At one time, Bridwell swung between modelling himself on Dave Grohl, complete with rasping voice and crunchy riffing, and writing the sort of soft rock that American audiences like to hear during the closing credits of the latest Hollywood weepie. It is the current staff, perhaps most notably Ryan Monroe, who shares vocal and songwriting duties with Bridwell, who have finally persuaded him into a subtler, more considered direction.
Tonight’s opener is a gig-goers dream. Bridwell and finger-picking guitarist Tyler Ramsey take to the stage alone and perform ‘Evening Kitchen’ off the latest album, Ramsey gently plucking an acoustic guitar and the pair of them singing sweet harmony into the same microphone. The audience is bowled over before the night is five minutes old.
From there though, the contrasts are marked. There is clearly a huge following for the earlier, soft rock type material – Brixton Academy is packed to the back doors tonight, with swathes of American female twentysomethings holding their arms aloft for most of the gig – but it feels almost as if the audience is divided in two, with one section of the crowd getting pumped up for the harmony-heavy, country rock sound of the ‘Infinite Arms’ tracks and standing through the rest, with the other section doing the exact opposite.

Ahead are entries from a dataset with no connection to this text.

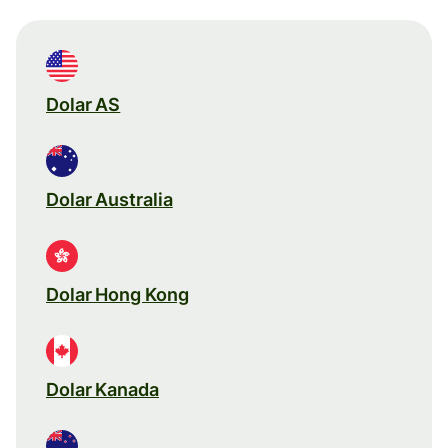
Dolar AS
Dolar Australia
Dolar Hong Kong
Dolar Kanada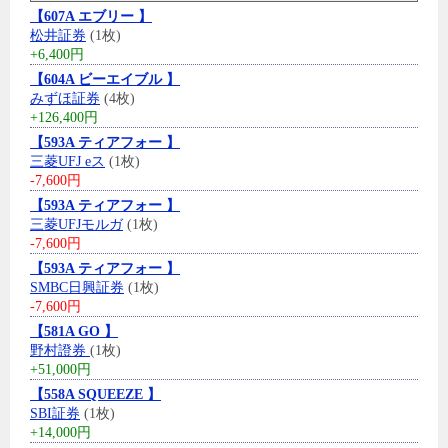
【607A エブリー 】
松井証券
(1枚)
+6,400円
【604A ビーエイブル 】
みずほ証券
(4枚)
+126,400円
【593A ティアフォー 】
三菱UFJ eス
(1枚)
-7,600円
【593A ティアフォー 】
三菱UFJモルガ
(1枚)
-7,600円
【593A ティアフォー 】
SMBC日興証券
(1枚)
-7,600円
【581A GO 】
野村證券
(1枚)
+51,000円
【558A SQUEEZE 】
SBI証券
(1枚)
+14,000円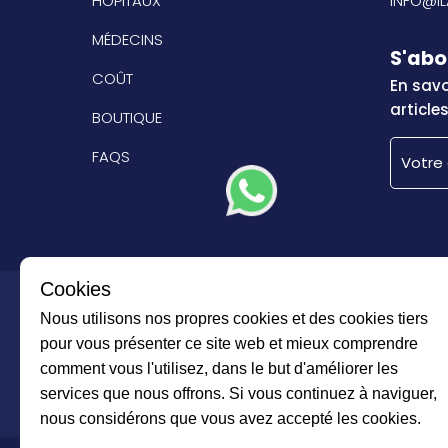
HÔPITAUX
INFO@I
MÉDECINS
S'abo
COÛT
En savoi
article
BOUTIQUE
FAQS
Cookies
Groupe Imtilak
Nous utilisons nos propres cookies et des cookies tiers
pour vous présenter ce site web et mieux comprendre
comment vous l'utilisez, dans le but d'améliorer les
services que nous offrons. Si vous continuez à naviguer,
nous considérons que vous avez accepté les cookies.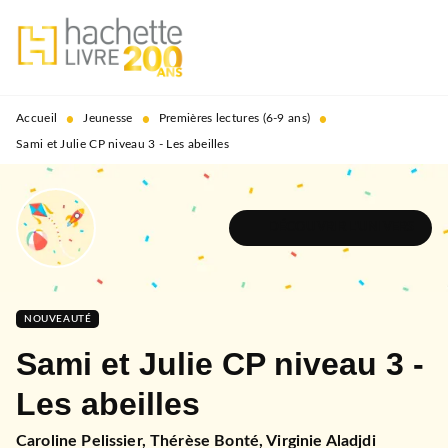
MENU
RECHERCHE
CONTENU
PIED DE PAGE
•
•
•
Accueil
Jeunesse
Premières lectures (6-9 ans)
Sami et Julie CP niveau 3 - Les abeilles
DÉCOUVRIR L'UNIVERS
NOUVEAUTÉ
Sami et Julie CP niveau 3 -
Les abeilles
Caroline Pelissier
,
Thérèse Bonté
,
Virginie Aladjdi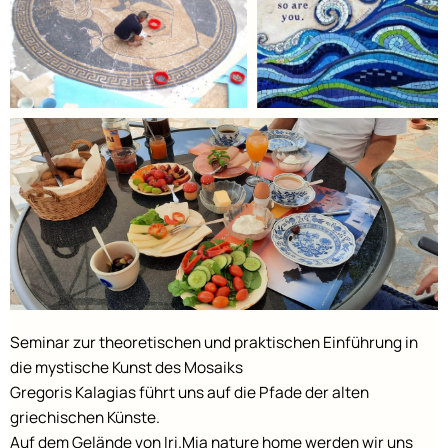
Seminar zur theoretischen und praktischen Einführung in
die mystische Kunst des Mosaiks
Gregoris Kalagias führt uns auf die Pfade der alten
griechischen Künste.
Auf dem Gelände von Iri.Mia nature home werden wir uns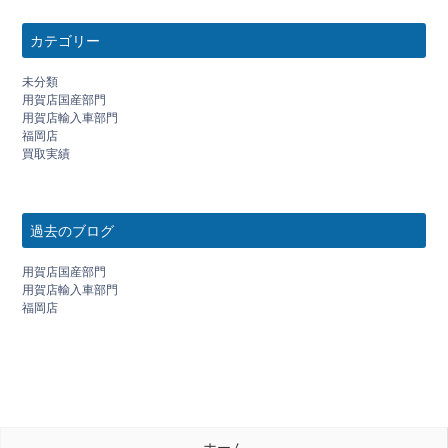
カテゴリー
未分類
用賀店国産部門
用賀店輸入車部門
福岡店
買取実績
過去のブログ
用賀店国産部門
用賀店輸入車部門
福岡店
ホーム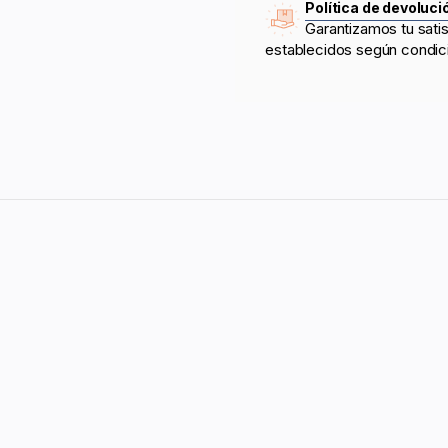
Política de devoluci
Garantizamos tu sati
establecidos según condic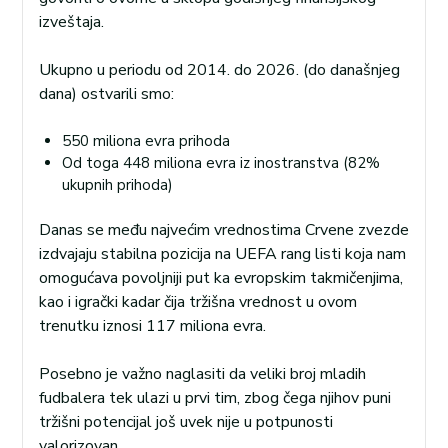
izveštaja.
Ukupno u periodu od 2014. do 2026. (do današnjeg
dana) ostvarili smo:
550 miliona evra prihoda
Od toga 448 miliona evra iz inostranstva (82%
ukupnih prihoda)
Danas se među najvećim vrednostima Crvene zvezde
izdvajaju stabilna pozicija na UEFA rang listi koja nam
omogućava povoljniji put ka evropskim takmičenjima,
kao i igrački kadar čija tržišna vrednost u ovom
trenutku iznosi 117 miliona evra.
Posebno je važno naglasiti da veliki broj mladih
fudbalera tek ulazi u prvi tim, zbog čega njihov puni
tržišni potencijal još uvek nije u potpunosti
valorizovan.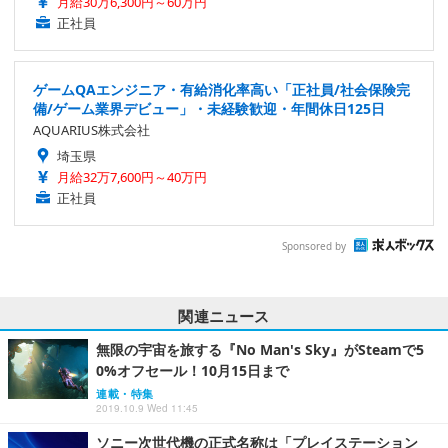
月給30万6,300円～60万円
正社員
ゲームQAエンジニア・有給消化率高い「正社員/社会保険完
備/ゲーム業界デビュー」・未経験歓迎・年間休日125日
AQUARIUS株式会社
埼玉県
月給32万7,600円～40万円
正社員
Sponsored by
関連ニュース
無限の宇宙を旅する『No Man's Sky』がSteamで5
0%オフセール！10月15日まで
連載・特集
2019.10.9 Wed 11:45
ソニー次世代機の正式名称は「プレイステーション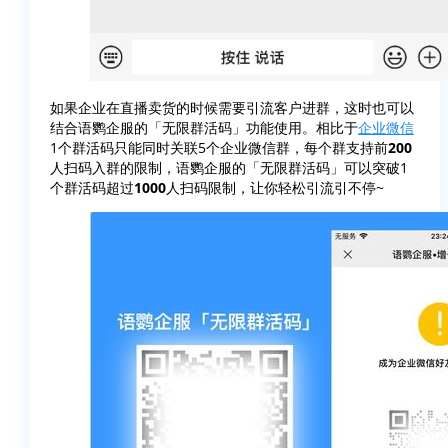
如果企业在直播卖货的时候需要引流客户进群，这时也可以
结合语鹦企服的「无限群活码」功能使用。相比于
企业微信
1个群活码只能同时关联5个企业微信群，每个群支持前
200
人扫码入群的限制，语鹦企服的「无限群活码」可以突破1
个群活码超过
1000
人扫码限制，让你轻松引流引不停~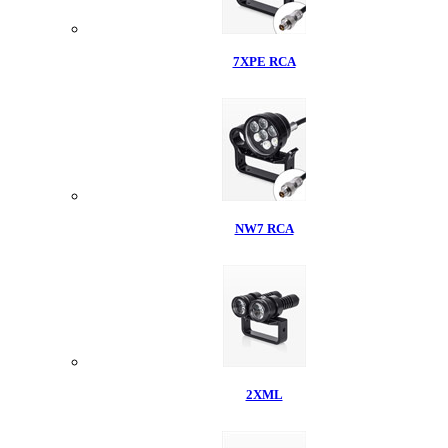
7XPE RCA
NW7 RCA
2XML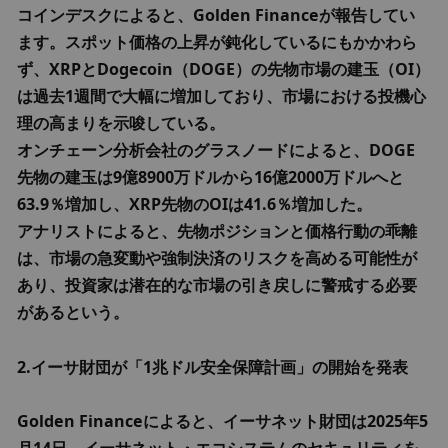
コインデスクによると、Golden Financeが報告してい
ます。スポット価格の上昇が鈍化しているにもかかわら
ず、XRPとDogecoin（DOGE）の先物市場の建玉（OI）
は過去1週間で大幅に増加しており、市場における投機心
理の高まりを示唆している。

オンチェーン分析会社のグラスノードによると、DOGE
先物の建玉は9億8900万ドルから16億2000万ドルへと
63.9％増加し、XRP先物のOIは41.6％増加した。

アナリストによると、先物ポジションと価格行動の乖離
は、市場の急変動や強制決済のリスクを高める可能性が
あり、投資家は潜在的な市場の引き戻しに警戒する必要
があるという。
2.イーサ財団が「1兆ドル安全保障計画」の開始を発表
Golden Financeによると、イーサネット財団は2025年5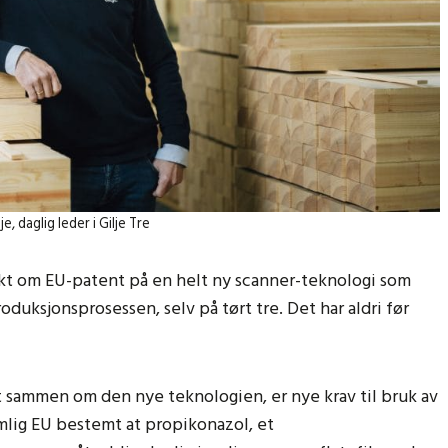
je, daglig leder i Gilje Tre
kt om EU-patent på en helt ny scanner-teknologi som
oduksjonsprosessen, selv på tørt tre. Det har aldri før
et sammen om den nye teknologien, er nye krav til bruk av
emlig EU bestemt at propikonazol, et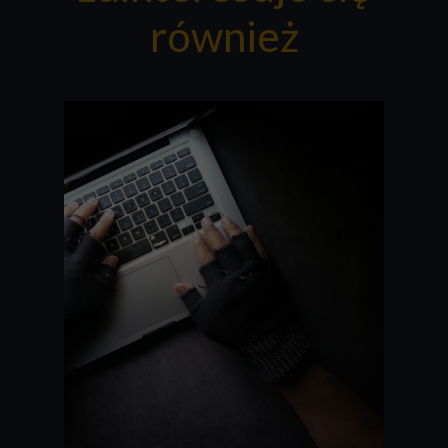
również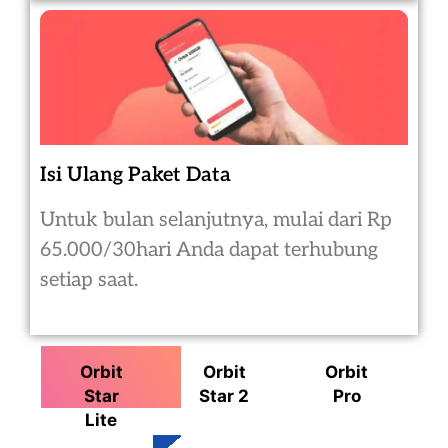
Isi Ulang Paket Data
Untuk bulan selanjutnya, mulai dari Rp
65.000/30hari Anda dapat terhubung
setiap saat.
Orbit
Orbit
Orbit
Star
Star 2
Pro
Lite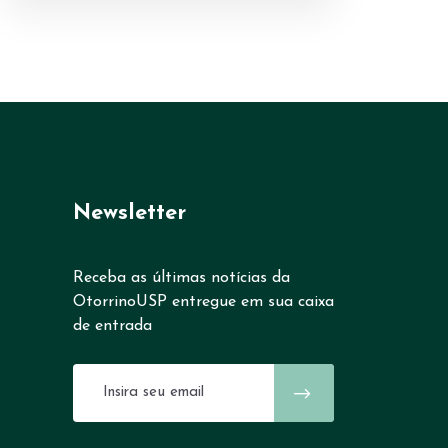
Newsletter
Receba as últimas notícias da
OtorrinoUSP entregue em sua caixa
de entrada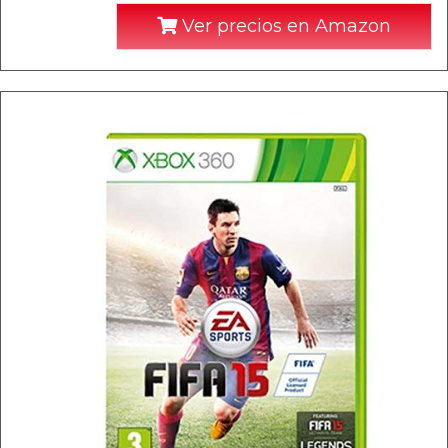
Ver precios en Amazon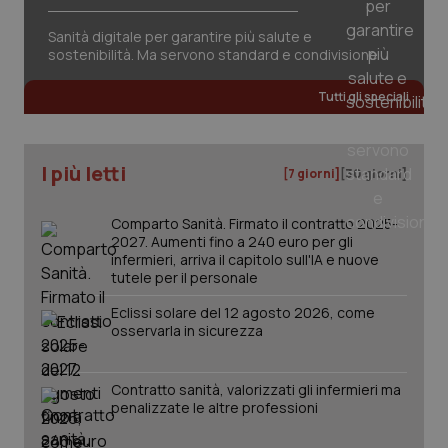
Sanità digitale per garantire più salute e
sostenibilità. Ma servono standard e condivisione
Tutti gli speciali
next-token
www.quotidianosanitaclub.it
Sessione
I più letti
[7 giorni]
[30 giorni]
__cf_bm
29 minuti
Cloudflare Inc.
Comparto Sanità. Firmato il contratto 2025-
58
.hs-scripts.com
2027. Aumenti fino a 240 euro per gli
secondi
infermieri, arriva il capitolo sull'IA e nuove
tutele per il personale
Eclissi solare del 12 agosto 2026, come
osservarla in sicurezza
Contratto sanità, valorizzati gli infermieri ma
penalizzate le altre professioni
_tteus
www.quotidianosanitaclub.it
Sessione
__cf_bm
29 minuti
Cloudflare Inc.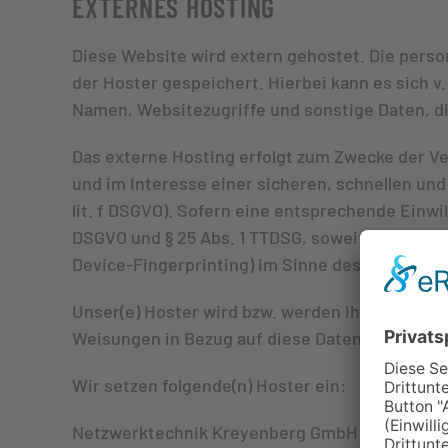
EXTERNES HOSTING
Diese Website wird extern gehostet. Die pers
der Hoster gespeichert. Hierbei kann es sich 
Namen, Websitezugriffe und sonstige Daten, di
Das externe Hosting erfolgt zum Zwecke der Ve
und im Interesse einer sicheren, schnellen und 
lit. f DSGVO). Sofern eine entsprechende Einwill
DSGVO und § 25 Abs. 1 TTDSG, soweit die Einwil
Device-Fingerprinting) im Sinne des TTDSG umfa
Unser(e) Hoster wird bzw. werden Ihre Daten nur
Weisungen in Bezug auf diese Daten befolgen.
Wir setzen folgende(n) Hoster ein:
Netzwerktechnik Kreyenberg GmbH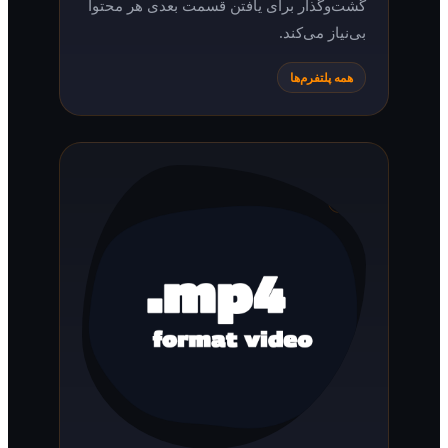
گشت‌وگذار برای یافتن قسمت بعدی هر محتوا
بی‌نیاز می‌کند.
همه پلتفرم‌ها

Still, no one is left with much to complain about. The chugging riffs of ‘NW Apt’ sound more powerful than ever, and there are heavy punches in ‘Factory’ that the recorded version keeps concealed. ‘The Great Salt Lake’ from the first album, meanwhile, and especially ‘Cigarettes, Wedding Bands’ from ‘Cease To Begin’, show newcomers that the back catalogue isn’t to be avoided altogether, while the likes of ‘No One’s Gonna Love You’, ‘The Funeral’ and ‘Is There A Ghost?’ keep the lighter-waving contingent more than happy.
The Monroe-penned ‘Older’ perhaps provides the crossover for the more longstanding fans, containing as it does a country riff and some understated harmonies, but tonight includes an audience sing along a capella at the end.
There is also time to get Neil Halstead of excellent support band Mojave 3 out to do a number, and to unveil a new track, which on first listen appears to sound unlike any of their previous material.
Whether Band of Horses’ paradigm shift will prove as divisive as, say, the likes of Kings of Leon, is yet to be seen. Unlike the Followills, however, most music devotees would argue that at least they are shifting in the right direction.